:: What is needed ::
Look through the records below, and whenever a line contains "Kramnik", copy it.

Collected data

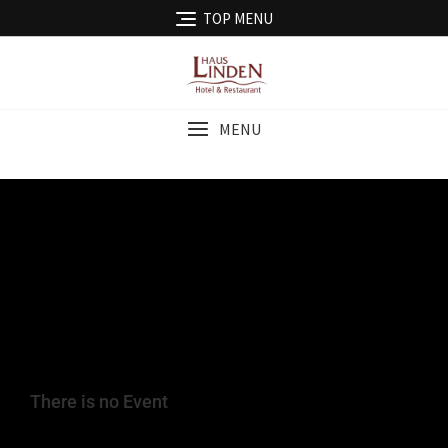
TOP MENU
MENU
There is no Event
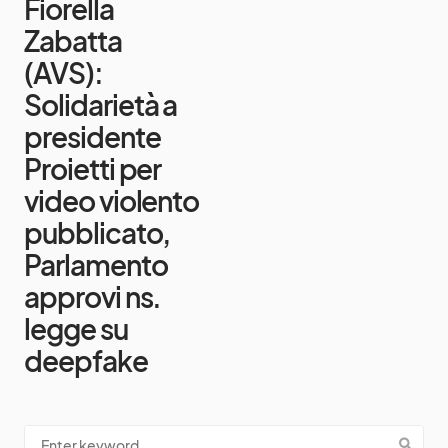
Fiorella
Zabatta
(AVS):
Solidarietà a
presidente
Proietti per
video violento
pubblicato,
Parlamento
approvi ns.
legge su
deepfake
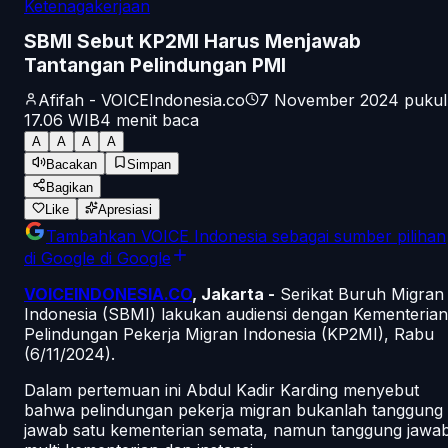
Ketenagakerjaan
SBMI Sebut KP2MI Harus Menjawab
Tantangan Pelindungan PMI
Afifah - VOICEIndonesia.co
7 November 2024 pukul
17.06
WIB
4
menit baca
A
A
A
A
Bacakan
Simpan
Bagikan
Like
Apresiasi
Tambahkan
VOICE Indonesia
sebagai sumber pilihan
di Google
di Google
VOICEINDONESIA.CO
, Jakarta -
Serikat Buruh Migran
Indonesia (SBMI) lakukan audiensi dengan Kementerian
Pelindungan Pekerja Migran Indonesia (KP2MI), Rabu
(6/11/2024).
Dalam pertemuan ini Abdul Kadir Karding menyebut
bahwa pelindungan pekerja migran bukanlah tanggung
jawab satu kementerian semata, namun tanggung jawa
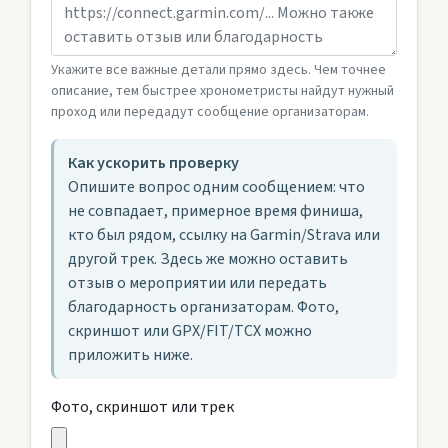
Укажите все важные детали прямо здесь. Чем точнее
описание, тем быстрее хронометристы найдут нужный
проход или передадут сообщение организаторам.
Как ускорить проверку
Опишите вопрос одним сообщением: что
не совпадает, примерное время финиша,
кто был рядом, ссылку на Garmin/Strava или
другой трек. Здесь же можно оставить
отзыв о мероприятии или передать
благодарность организаторам. Фото,
скриншот или GPX/FIT/TCX можно
приложить ниже.
Фото, скриншот или трек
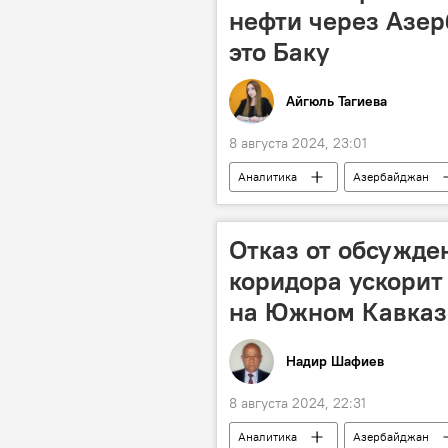
Пассажирские перевозки
нефти через Азер
это Баку
Айгюль Тагиева
8 августа 2024, 23:01
Аналитика
Азербайджан
Экспорт
Нефтепровод
нефтепровод Баку-Тбилиси-Джейхан
Отказ от обсужде
коридора ускорит
на Южном Кавказ
Надир Шафиев
8 августа 2024, 22:31
Аналитика
Азербайджан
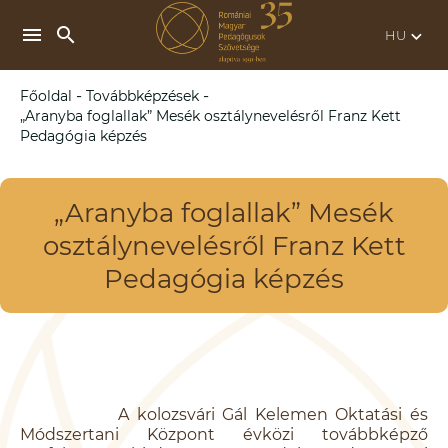
search
menu
keyboard_arrow_down
-
-
Főoldal
Továbbképzések
„Aranyba foglallak” Mesék osztálynevelésről Franz Kett
Pedagógia képzés
„Aranyba foglallak” Mesék
osztálynevelésről Franz Kett
Pedagógia képzés
A kolozsvári Gál Kelemen Oktatási és
Módszertani Központ évközi továbbképző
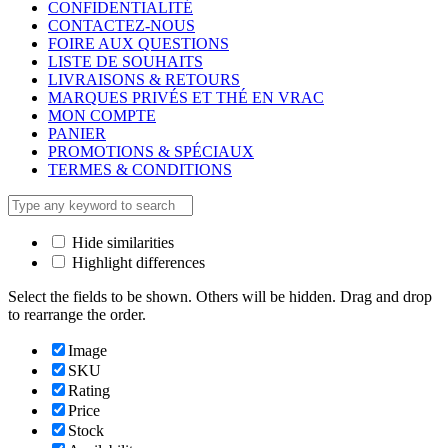
CONFIDENTIALITÉ
CONTACTEZ-NOUS
FOIRE AUX QUESTIONS
LISTE DE SOUHAITS
LIVRAISONS & RETOURS
MARQUES PRIVÉS ET THÉ EN VRAC
MON COMPTE
PANIER
PROMOTIONS & SPÉCIAUX
TERMES & CONDITIONS
Hide similarities
Highlight differences
Select the fields to be shown. Others will be hidden. Drag and drop
to rearrange the order.
Image
SKU
Rating
Price
Stock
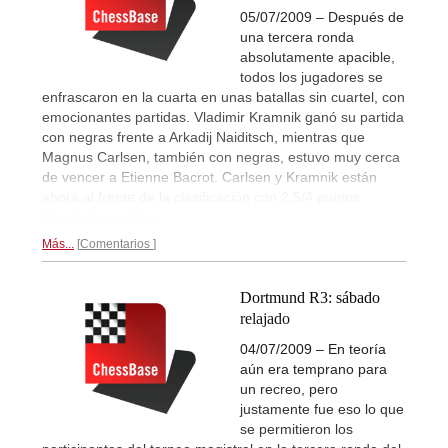
05/07/2009 – Después de
una tercera ronda
absolutamente apacible,
todos los jugadores se
enfrascaron en la cuarta en unas batallas sin cuartel, con
emocionantes partidas. Vladimir Kramnik ganó su partida
con negras frente a Arkadij Naiditsch, mientras que
Magnus Carlsen, también con negras, estuvo muy cerca
de vencer a Etienne Bacrot. Carlsen y Kramnik están
ahora al frente de la clasificación con 2,5/4 puntos.
Ronda 4 con fotos...
Más...
Comentarios
Dortmund R3: sábado
relajado
04/07/2009 – En teoría
aún era temprano para
un recreo, pero
justamente fue eso lo que
se permitieron los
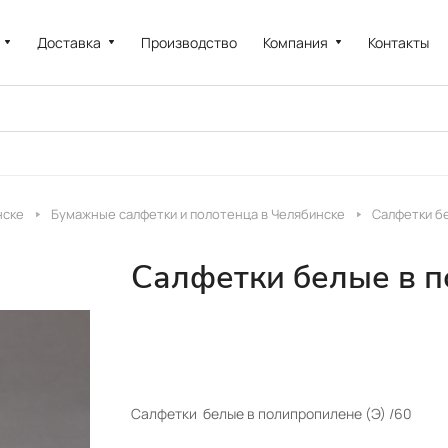
Доставка
Производство
Компания
Контакты
нске
Бумажные салфетки и полотенца в Челябинске
Салфетки бе
Салфетки белые в п
Салфетки белые в полипропилене (Э) /60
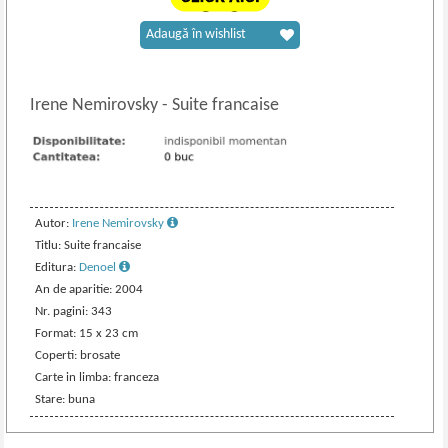
Adaugă în wishlist
Irene Nemirovsky
-
Suite francaise
Autor:
Irene Nemirovsky
Titlu: Suite francaise
Editura:
Denoel
An de aparitie: 2004
Nr. pagini: 343
Format: 15 x 23 cm
Coperti: brosate
Carte in limba: franceza
Stare: buna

:: Answer to the exercise ::
emocionantes partidas. Vladimir Kramnik ganó su partida
de vencer a Etienne Bacrot. Carlsen y Kramnik están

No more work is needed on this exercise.